As we have said before, a pipeline is useful if we want to perform the exact same steps on all columns. In this case "all columns" just means FireplaceQu
(because we previously used a ColumnTransformer
), but if we had multiple features with similar properties (some missing data, more than 2 categories) we could change the ColumnTransformer
list and then this pipeline would be used for multiple columns.
The reason this needs to be a pipeline and not just two separate tuples within the ColumnTransformer
is that OneHotEncoder
will crash if there is any missing data. So we need to run SimpleImputer
first, then OneHotEncoder
, and the way to do this is with a pipeline.
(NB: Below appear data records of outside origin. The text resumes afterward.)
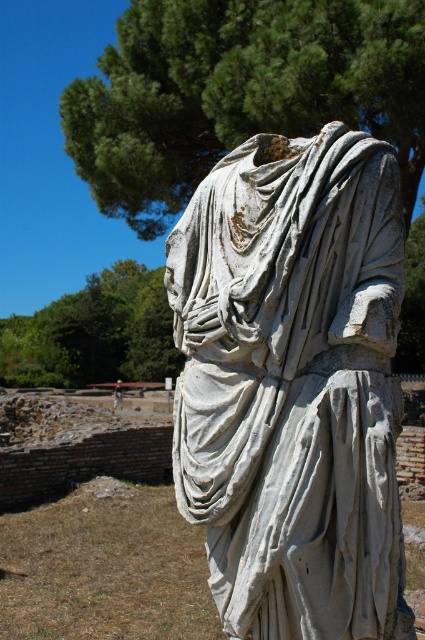
Question: In this image, where is green leafy tree at upper center located relative to green leafy tree at upper left?

Choices:
 (A) left
 (B) right

Answer: (B)

Question: Which of the following is the farthest from the observer?

Choices:
 (A) [x=152, y=346]
 (B) [x=190, y=173]
 (C) [x=119, y=397]

Answer: (A)

Question: Based on their relative distances, which object is nearer to the white marble statue at center?

Choices:
 (A) blurred fabric statue at center
 (B) green leafy tree at upper center

Answer: (B)

Question: Which point is closer to the camera?

Choices:
 (A) (73, 337)
 (B) (362, 106)
 (C) (121, 388)
 (D) (353, 336)

Answer: (D)

Question: Does green leafy tree at upper center have a greater width compared to blurred fabric statue at center?

Choices:
 (A) yes
 (B) no

Answer: (A)

Question: Does green leafy tree at upper center appear under blurred fabric statue at center?

Choices:
 (A) yes
 (B) no

Answer: (B)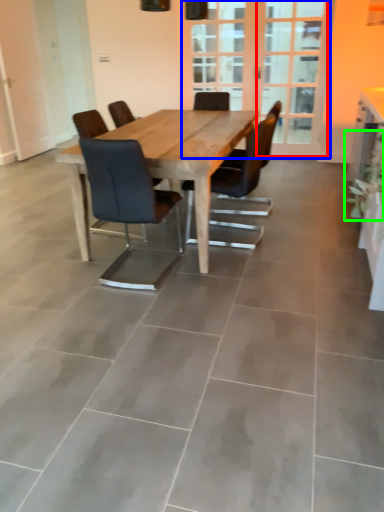
Question: Estimate the real-world distances between objects in this image. Which object is closer to screen door (highlighted by a red box), screen door (highlighted by a blue box) or plant (highlighted by a green box)?

Choices:
 (A) screen door
 (B) plant

Answer: (A)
But because we don't want these steps to apply to every single feature in the dataset, this needs to be a pipeline nested within a ColumnTransformer
within the larger pipeline.
In the cell below, replace None
to add a OneHotEncoder
step to the fireplace_qu
pipeline:
# Replace None with appropriate code
fireplace_qu_pipe = Pipeline(steps=[
("impute", SimpleImputer(strategy="constant", fill_value="N/A")),
(
"one_hot_encode", # String label for the step
None # OneHotEncoder with categories="auto" and handle_unknown="ignore"
)
])
Test it out here:
# Run this cell without changes
# ColumnTransformer for columns requiring preprocessing
preprocess_cols_transformer = ColumnTransformer(transformers=[
("fireplace_qu", fireplace_qu_pipe, ["FireplaceQu"]),
("impute_frontage", SimpleImputer(strategy="median"), ["LotFrontage"]),
("encode_street", OneHotEncoder(categories="auto", drop="first"),["Street"])
], remainder="passthrough")
# ColumnTransformer for all original features that we want to keep
relevant_cols_transformer = ColumnTransformer(transformers=[
("preprocess", preprocess_cols_transformer, columns_needing_preprocessing),
("passthrough", FunctionTransformer(), passthrough_columns)
], remainder="drop")
# Feature union (currently only contains original features)
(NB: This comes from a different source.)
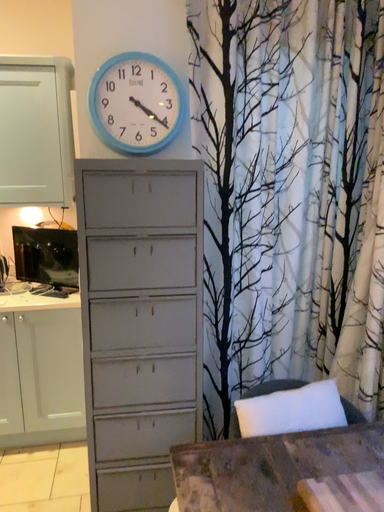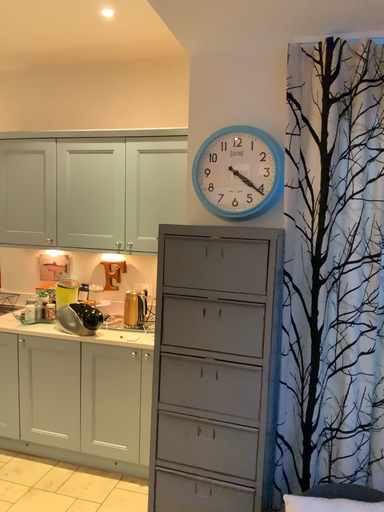
Question: How did the camera likely rotate when shooting the video?

Choices:
 (A) rotated downward
 (B) rotated upward

Answer: (B)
feature_union = FeatureUnion(transformer_list=[
("original_features", relevant_cols_transformer),
("engineered_features", feature_eng)
])
# Pipeline (currently only contains feature union)
pipe = Pipeline(steps=[
("all_features", feature_union)
])
pipe.fit_transform(X_train)
# Transform X_train and create dataframe for readability
X_train_transformed = pipe.fit_transform(X_train)
# It's pretty involved to get the OHE names here. Most of the
# time you don't need this step, the idea is just to improve
# dataframe readability for you, so these labels are hard-coded
df_columns = [
# One-hot encoded FireplaceQu
'Ex', 'Fa', 'Gd', 'N/A', 'Po', 'TA',
# Other preprocessed columns
'LotFrontage', 'Street',
# Other columns that need to be preprocessed eventually
'GrLivArea', 'LotArea', 'YearBuilt', 'OverallQual',
# Passthrough columns
'BedroomAbvGr', 'YrSold', 'MoSold', 'FullBath', 'Fireplaces',
'YearRemodAdd', 'OverallCond', 'TotRmsAbvGrd', 'LotFrontage_Missing'
]
pd.DataFrame(
X_train_transformed,
columns=df_columns
)
Now is a good time to look at the overall pipeline again, to understand what all the pieces are doing and compare them to the image above:
# Run this cell without changes
pipe
Now we're finally at the point where we can make a prediction, using pipe
to preprocess the data, and an ElasticNet
model to predict!
# Run this cell without changes
model = ElasticNet(random_state=1)
model.fit(X_train_transformed, y_train)
model.score(X_train_transformed, y_train)
(Note: this time we skipped over converting the True
and False
values into 1
and 0
, because we know that we are using a scikit-learn model that will typecast those appropriately. You could create a pipeline to convert the MissingIndicator
results into one-hot encoded values if you wanted to!)